- Owner: Scout Association of Japan
- Location: 〒318-0104, Nakadogawa 412, Takahagi-shi, Ibaraki-ken Telephone 03-5805-2561 Fax 03-5805-2901 E-mail scoutfield@scout.or.jp
- Country: Japan
- Founded: 2012
- Website Takahagi Scoutfield (in Japanese)

= Takahagi Scoutfield =

Takahagi Scoutfield (「大和の森」高萩スカウトフィールド "Yamato no Mori" Takahagi Sukautofierudo, "Yamato no Mori" Takahagi Scoutfield) is an educational camp facility owned and managed by the Scout Association of Japan, located in Takahagi, Ibaraki, near the Pacific coast.
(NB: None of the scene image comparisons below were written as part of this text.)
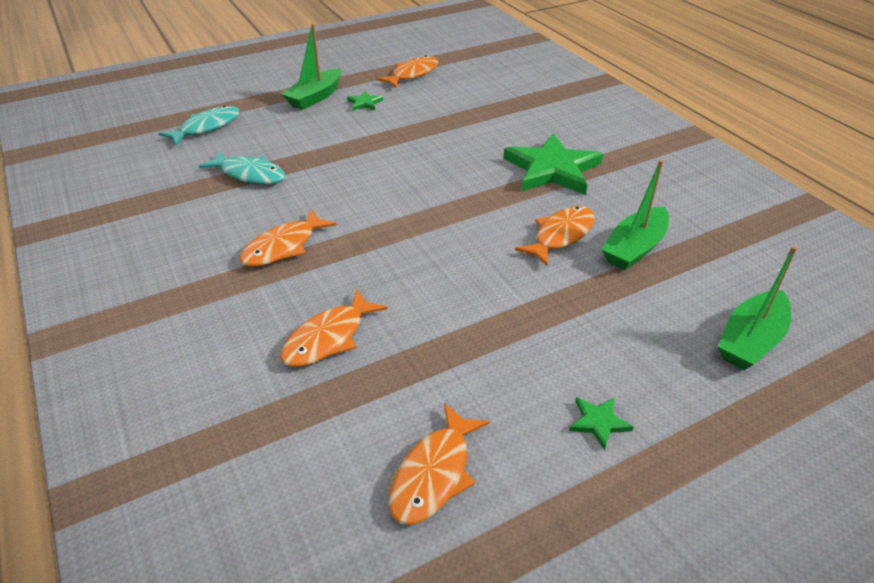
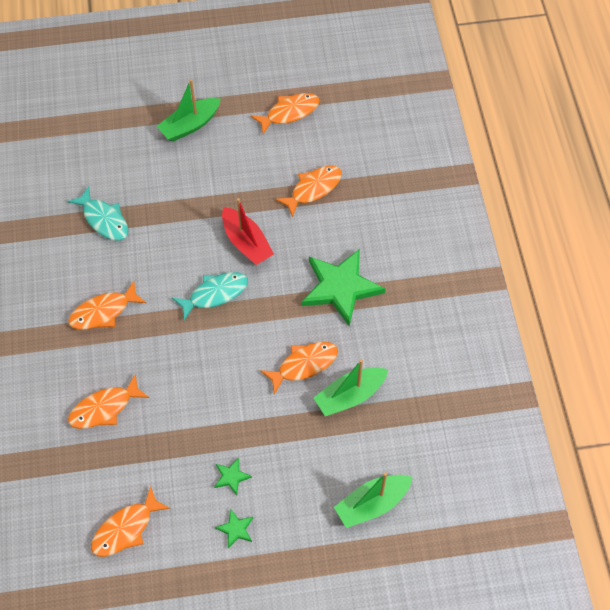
camera: 20 degrees right, 20 degrees up
turquoise fish [158,105,240,146] -> turquoise fish moved to [172,272,248,320]
green star [347,91,383,111] -> green star moved to [214,458,252,495]
none -> red boat [222,198,274,265]
none -> orange fish [275,165,342,217]

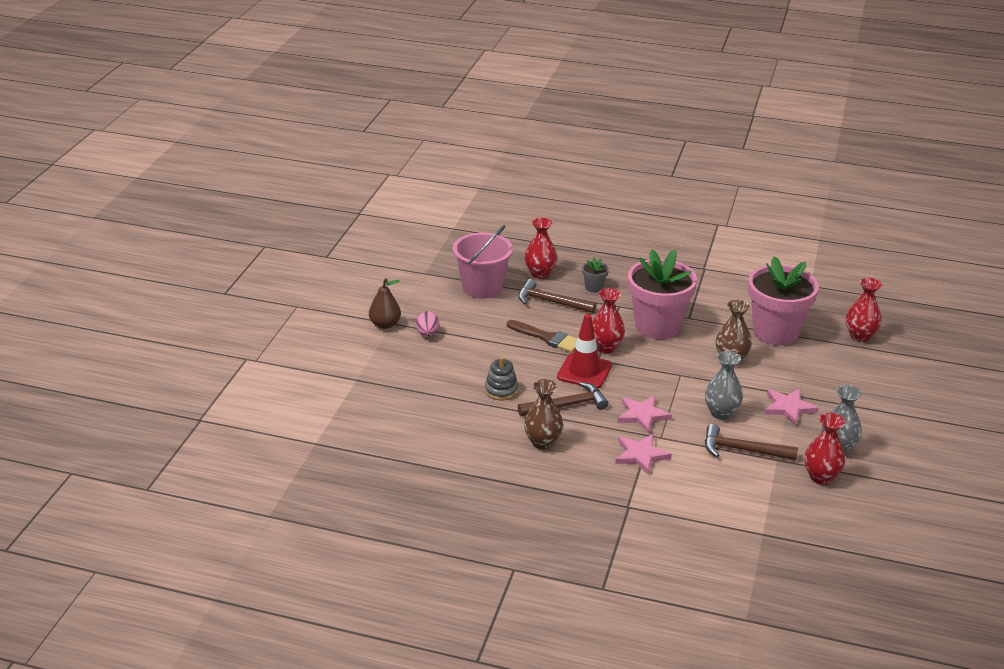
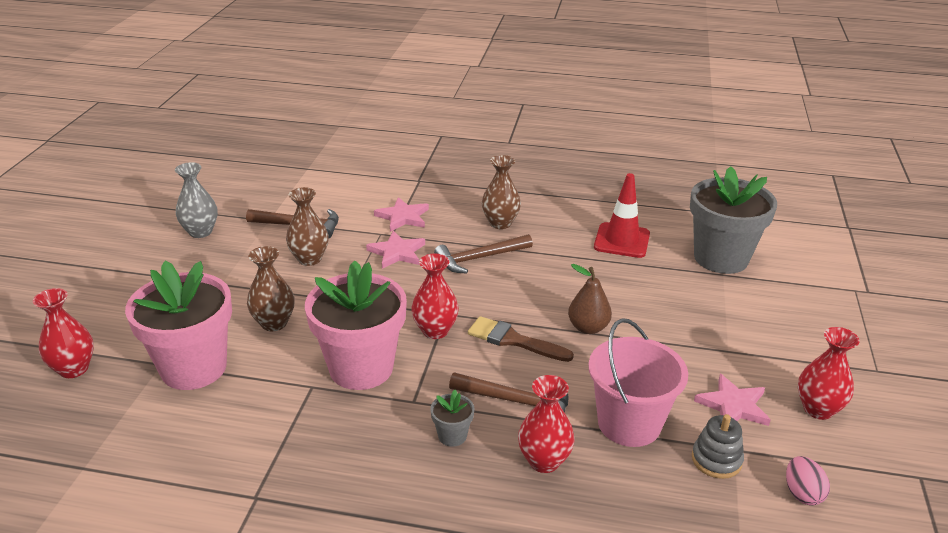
camera: 175 degrees right, 0 degrees up
brown pear [369,278,401,329] -> brown pear moved to [568,264,612,334]
pink egg [416,311,439,337] -> pink egg moved to [786,456,830,506]
grey stacking toy [485,357,518,400] -> grey stacking toy moved to [692,414,744,479]
red traffic cone [557,314,612,388] -> red traffic cone moved to [594,173,650,258]
grey vase [705,351,743,420] -> brown vase [286,187,329,266]
pink star [764,389,819,425] -> pink star moved to [694,374,771,426]
red vase [804,413,845,485] -> red vase moved to [798,327,860,420]
none -> grey flower pot [690,166,777,274]

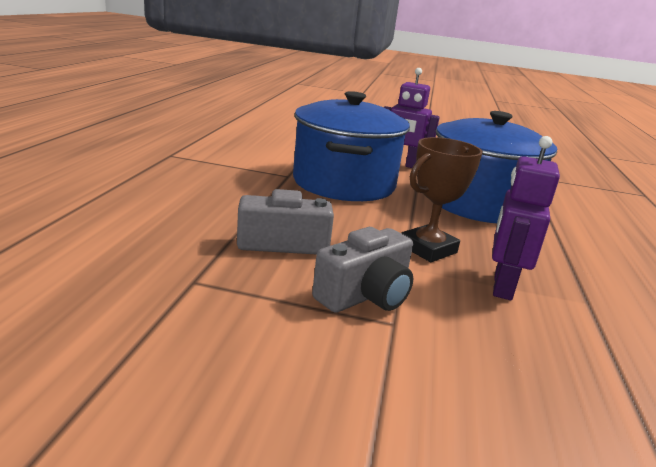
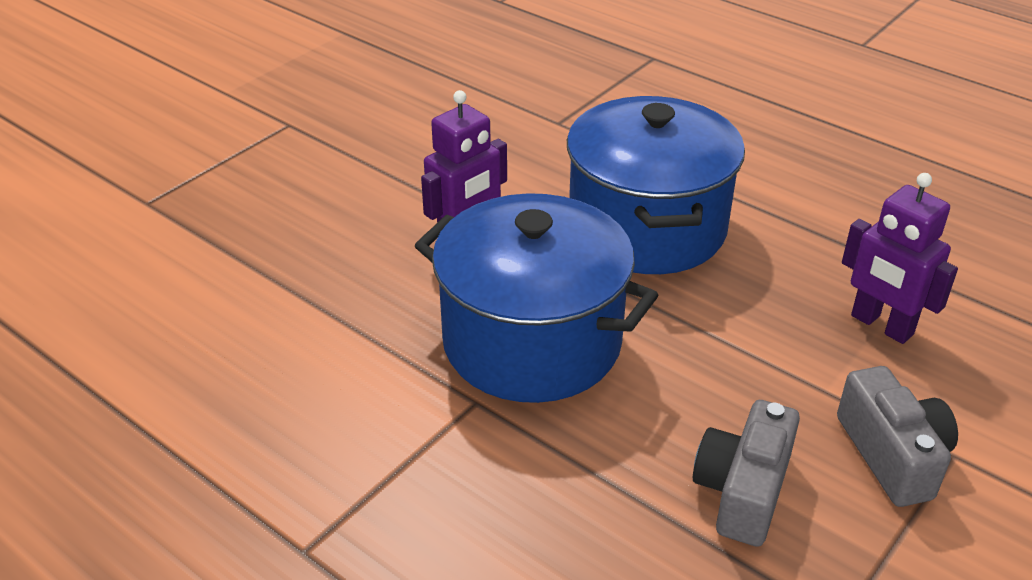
camera: 60 degrees left, 15 degrees up
brown trophy [401,137,483,262] -> none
Takahagi Scoutfield replaced Yamanaka Scout Camp at the end of August 2017 for training Scout leaders. The 350–515 m altitude campsite is surrounded by forests on about 2.7 km2 about 13 km from JR Takahagi Station.

==Background==
In 2012, the Scout Association of Japan received a donation of vast forests of approximately 2.7 square kilometers in Takahagi, Ibaraki Prefecture, from Daiwa House. Permanent facilities include an Administrative Building with accommodations for 44 people, dining room/kitchen, meeting room, training room; an outdoor auditorium of 200 m² that seats about 100 people; a tent campsite with accommodations for about 800 people and about 50 campfire places available; a communal plaza (Hiroba 広場), and an outdoor arena stage.

Yamanaka Scout Camp was superseded in August 2017 by Takahagi Scoutfield, after the closure of Yamanaka Scout Camp. It is open to local schools, youth groups, and educational organizations within Ibaraki Prefecture.